Reitero: o arranjo Alencar em Minas só não sai se a saúde do vice-presidente não permitir. Estaria formado no estado um palanque fortíssimo para Dilma Rousseff.
“O que você quer, Reinaldo? Empurrar Aécio para ser vice de Serra?” Eu? Não quero nada. Já disse que não pago mico de dar conselho para políticos. Estou narrando o que vejo e antevejo. A depender das forças que se conjurem em Minas, Anastasia enfrentará sérias dificuldades, e Aécio encontra um caminho bastante congestionado para o Senado. Os petistas não gostariam de esmagá-lo menos do que gostariam de esmagar Serra. Lembro que Dante de Oliveira, então governador de Mato Grosso em 2002, tinha índices de aprovação superiores a 70%. E não conseguiu se eleger senador. Não estou prevendo nada. Estou dizendo que a política pode ser traiçoeira. Só isso.
Meu texto não tem segundas intenções. Nunca tem! Só primeiras.
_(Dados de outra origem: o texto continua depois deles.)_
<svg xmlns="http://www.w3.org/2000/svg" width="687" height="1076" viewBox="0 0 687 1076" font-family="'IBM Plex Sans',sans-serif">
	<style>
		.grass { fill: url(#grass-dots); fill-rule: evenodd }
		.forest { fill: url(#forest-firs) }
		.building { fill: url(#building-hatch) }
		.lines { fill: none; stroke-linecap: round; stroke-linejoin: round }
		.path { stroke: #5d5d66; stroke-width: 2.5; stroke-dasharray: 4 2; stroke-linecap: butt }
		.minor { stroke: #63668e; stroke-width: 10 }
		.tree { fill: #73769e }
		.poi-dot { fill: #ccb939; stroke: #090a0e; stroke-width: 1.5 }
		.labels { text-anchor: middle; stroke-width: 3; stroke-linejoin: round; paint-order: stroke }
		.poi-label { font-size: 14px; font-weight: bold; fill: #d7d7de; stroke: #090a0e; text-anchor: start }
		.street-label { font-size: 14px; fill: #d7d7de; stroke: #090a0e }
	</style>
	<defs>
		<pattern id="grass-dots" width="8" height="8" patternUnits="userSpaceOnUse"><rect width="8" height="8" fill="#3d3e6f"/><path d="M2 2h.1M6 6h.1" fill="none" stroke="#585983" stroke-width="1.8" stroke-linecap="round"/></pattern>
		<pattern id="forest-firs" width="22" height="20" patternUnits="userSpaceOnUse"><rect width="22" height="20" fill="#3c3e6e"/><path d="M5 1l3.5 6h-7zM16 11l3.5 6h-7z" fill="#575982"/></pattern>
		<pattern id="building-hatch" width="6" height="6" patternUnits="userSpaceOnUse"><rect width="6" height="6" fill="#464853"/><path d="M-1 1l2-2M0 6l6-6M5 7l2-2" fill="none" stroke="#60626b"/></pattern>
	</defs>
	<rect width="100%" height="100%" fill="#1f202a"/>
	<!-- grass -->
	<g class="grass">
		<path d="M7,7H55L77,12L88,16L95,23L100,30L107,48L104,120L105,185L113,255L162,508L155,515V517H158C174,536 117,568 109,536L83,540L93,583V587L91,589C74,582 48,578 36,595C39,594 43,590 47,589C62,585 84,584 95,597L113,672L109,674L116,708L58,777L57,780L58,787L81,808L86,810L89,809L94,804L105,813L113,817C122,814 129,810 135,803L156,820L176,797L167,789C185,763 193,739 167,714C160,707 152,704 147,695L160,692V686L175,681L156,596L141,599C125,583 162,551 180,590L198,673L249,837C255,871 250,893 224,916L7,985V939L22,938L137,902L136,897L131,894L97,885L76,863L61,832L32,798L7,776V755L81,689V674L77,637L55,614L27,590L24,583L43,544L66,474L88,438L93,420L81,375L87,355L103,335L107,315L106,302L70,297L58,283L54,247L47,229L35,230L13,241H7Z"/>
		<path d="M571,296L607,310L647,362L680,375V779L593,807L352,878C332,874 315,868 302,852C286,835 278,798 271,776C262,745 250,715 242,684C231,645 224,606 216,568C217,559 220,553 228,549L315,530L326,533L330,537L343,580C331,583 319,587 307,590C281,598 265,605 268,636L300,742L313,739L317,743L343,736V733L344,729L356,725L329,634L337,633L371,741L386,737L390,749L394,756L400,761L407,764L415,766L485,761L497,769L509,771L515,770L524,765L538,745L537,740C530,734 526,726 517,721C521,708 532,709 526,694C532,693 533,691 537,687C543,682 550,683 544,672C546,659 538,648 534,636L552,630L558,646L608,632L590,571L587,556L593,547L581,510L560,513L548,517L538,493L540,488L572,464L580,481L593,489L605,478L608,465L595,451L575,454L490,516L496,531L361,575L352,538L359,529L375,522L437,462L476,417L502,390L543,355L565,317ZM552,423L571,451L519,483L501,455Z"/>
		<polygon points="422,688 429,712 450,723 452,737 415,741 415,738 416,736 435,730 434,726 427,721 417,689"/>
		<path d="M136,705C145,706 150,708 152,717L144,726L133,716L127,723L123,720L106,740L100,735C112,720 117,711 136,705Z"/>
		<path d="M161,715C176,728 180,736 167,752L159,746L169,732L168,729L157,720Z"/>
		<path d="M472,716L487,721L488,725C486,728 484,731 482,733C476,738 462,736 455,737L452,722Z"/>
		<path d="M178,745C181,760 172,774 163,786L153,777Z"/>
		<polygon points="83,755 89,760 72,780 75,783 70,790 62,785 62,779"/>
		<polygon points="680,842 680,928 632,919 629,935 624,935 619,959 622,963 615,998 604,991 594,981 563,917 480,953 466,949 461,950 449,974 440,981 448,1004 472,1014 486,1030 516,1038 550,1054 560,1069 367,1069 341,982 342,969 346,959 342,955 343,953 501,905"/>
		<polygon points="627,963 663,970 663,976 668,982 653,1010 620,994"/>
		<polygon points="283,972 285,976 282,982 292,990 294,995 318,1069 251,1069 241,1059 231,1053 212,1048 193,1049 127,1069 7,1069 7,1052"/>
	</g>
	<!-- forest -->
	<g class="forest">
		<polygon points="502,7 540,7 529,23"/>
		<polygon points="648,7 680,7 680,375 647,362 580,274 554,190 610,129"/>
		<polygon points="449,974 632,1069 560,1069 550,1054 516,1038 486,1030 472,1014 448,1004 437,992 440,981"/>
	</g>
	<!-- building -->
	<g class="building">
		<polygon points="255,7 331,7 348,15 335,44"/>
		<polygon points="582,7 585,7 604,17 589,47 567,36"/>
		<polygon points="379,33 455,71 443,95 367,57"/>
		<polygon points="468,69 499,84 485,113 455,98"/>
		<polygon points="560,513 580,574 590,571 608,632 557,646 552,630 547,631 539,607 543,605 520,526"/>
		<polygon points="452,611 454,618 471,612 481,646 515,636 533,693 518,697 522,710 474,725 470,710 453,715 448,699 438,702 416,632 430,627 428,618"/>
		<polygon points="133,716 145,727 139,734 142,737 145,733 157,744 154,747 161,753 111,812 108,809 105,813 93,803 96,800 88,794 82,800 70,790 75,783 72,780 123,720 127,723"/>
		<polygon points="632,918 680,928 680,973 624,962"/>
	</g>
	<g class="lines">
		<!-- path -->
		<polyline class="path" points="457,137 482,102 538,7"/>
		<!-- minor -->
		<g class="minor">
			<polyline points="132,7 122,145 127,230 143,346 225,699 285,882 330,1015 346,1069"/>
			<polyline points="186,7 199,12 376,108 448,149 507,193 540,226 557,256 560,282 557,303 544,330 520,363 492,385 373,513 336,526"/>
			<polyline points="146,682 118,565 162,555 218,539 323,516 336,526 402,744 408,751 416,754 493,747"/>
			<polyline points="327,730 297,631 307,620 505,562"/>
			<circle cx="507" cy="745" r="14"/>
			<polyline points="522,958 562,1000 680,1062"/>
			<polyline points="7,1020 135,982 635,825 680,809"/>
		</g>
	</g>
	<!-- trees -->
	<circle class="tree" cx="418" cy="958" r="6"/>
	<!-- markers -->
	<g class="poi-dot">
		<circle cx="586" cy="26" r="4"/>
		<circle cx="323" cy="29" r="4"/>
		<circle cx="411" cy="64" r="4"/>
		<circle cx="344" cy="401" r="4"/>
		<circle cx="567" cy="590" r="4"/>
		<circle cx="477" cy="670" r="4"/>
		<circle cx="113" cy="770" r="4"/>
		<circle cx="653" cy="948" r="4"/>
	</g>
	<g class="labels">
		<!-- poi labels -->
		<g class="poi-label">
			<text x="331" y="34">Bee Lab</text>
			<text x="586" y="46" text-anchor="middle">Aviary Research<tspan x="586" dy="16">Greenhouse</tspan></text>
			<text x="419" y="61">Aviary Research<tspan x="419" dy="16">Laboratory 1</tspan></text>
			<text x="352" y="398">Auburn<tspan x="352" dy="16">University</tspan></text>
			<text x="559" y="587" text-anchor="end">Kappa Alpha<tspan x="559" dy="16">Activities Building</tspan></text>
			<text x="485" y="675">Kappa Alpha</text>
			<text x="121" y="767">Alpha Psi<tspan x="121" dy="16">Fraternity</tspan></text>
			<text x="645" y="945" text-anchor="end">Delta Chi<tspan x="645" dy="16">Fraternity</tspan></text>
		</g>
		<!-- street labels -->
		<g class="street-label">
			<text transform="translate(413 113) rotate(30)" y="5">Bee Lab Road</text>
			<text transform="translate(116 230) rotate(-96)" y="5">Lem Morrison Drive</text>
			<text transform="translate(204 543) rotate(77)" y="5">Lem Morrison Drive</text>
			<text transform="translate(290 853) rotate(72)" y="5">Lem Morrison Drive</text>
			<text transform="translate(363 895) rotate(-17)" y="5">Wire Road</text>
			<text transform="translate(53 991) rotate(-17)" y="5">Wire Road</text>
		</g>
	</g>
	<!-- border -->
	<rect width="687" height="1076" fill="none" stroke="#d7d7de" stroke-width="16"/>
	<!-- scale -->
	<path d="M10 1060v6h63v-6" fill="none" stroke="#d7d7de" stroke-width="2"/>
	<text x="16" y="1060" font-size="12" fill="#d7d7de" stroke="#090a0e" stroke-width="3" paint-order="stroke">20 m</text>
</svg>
O fio condutor deste artigo continua o mesmo — e não vou repetir a minha metáfora sensual, mas aquela campestre-bélica de Ciro: “O PT tem um traço de arrogância; trata seus aliados como peças subalternas que podem ser tangidas como se fossem ovelhas (…). O partido acostumou-se a tratar os seus parceiros como bucha de canhão”.
Encerro lembrando que uma precondição para o “período pós-Lula” é mesmo a derrota da candidata de Lula.